B Aware: The History of LGBTQ+ Pride

B Aware: The History of LGBTQ+ Pride

A JOURNEY OF SPIRIT AND PERSEVERANCE

At Plan B, honoring the lived experiences of marginalized people is our Plan A. To celebrate Pride Month, we’re exploring the American history of the LGBTQ+ community – a community whose creativity, compassion, and courage enriches our society in infinite ways. The Stonewall Riots of 1969 are widely considered to be the most important event leading to the movement for gay liberation and LGBTQ+ rights. On June 28, 1969, in the Greenwich neighborhood of New York City, undercover NYPD officers stormed the Stonewall Inn, one of the very few institutions at the time accepting members of the gay community, to verify the sex of the customers and arrest “cross-dressers.”

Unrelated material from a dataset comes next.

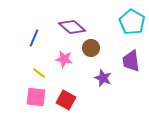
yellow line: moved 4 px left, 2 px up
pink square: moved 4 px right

The raid didn’t go as planned, however; the patrons of Stonewall and other nearby gay and lesbian bars gathered to fight back against the violent police officers. Over six days, street battling escalated as thousands of members of the gay community joined to “finally assert themselves,” led in part by Marsha P. Johnson, an African-American drag queen now celebrated for her outspoken activism.

 

PRIDE POST-STONEWALL

During the 1970s, gay liberation and lesbian feminism flourished, developing into the LGBTQ+ pride movement that we know today. In September 1971, James Michael McConnell and Richard John Baker became the first same-sex couple to legally marry, and 44 years later, same-sex marriage was legalized across the United States. The LGBTQ+ community has experienced unimaginable marginalization, but continues to thrive and prove to the world that love is love, no matter who you are or whom you love.

 

SERVING THE COMMUNITY

Plan B unequivocally stands with our lesbian, gay, bisexual, transgender, and queer neighbors, and strives to maintain an environment of support and acceptance – not just during Pride Month, but every day of the year. In consideration of Pride Month, consider donating to impactful LGBTQ+ non-profits; national organizations include The Trevor Project, GLAAD, and StartOut, and locally, Chicago boasts powerful non-profits like Howard Brown Health, Brave Space Alliance, and Chicago House. Contributions to these organizations help to provide healthcare, housing, and career services to the LGBTQ+ community in our hometown and across the country.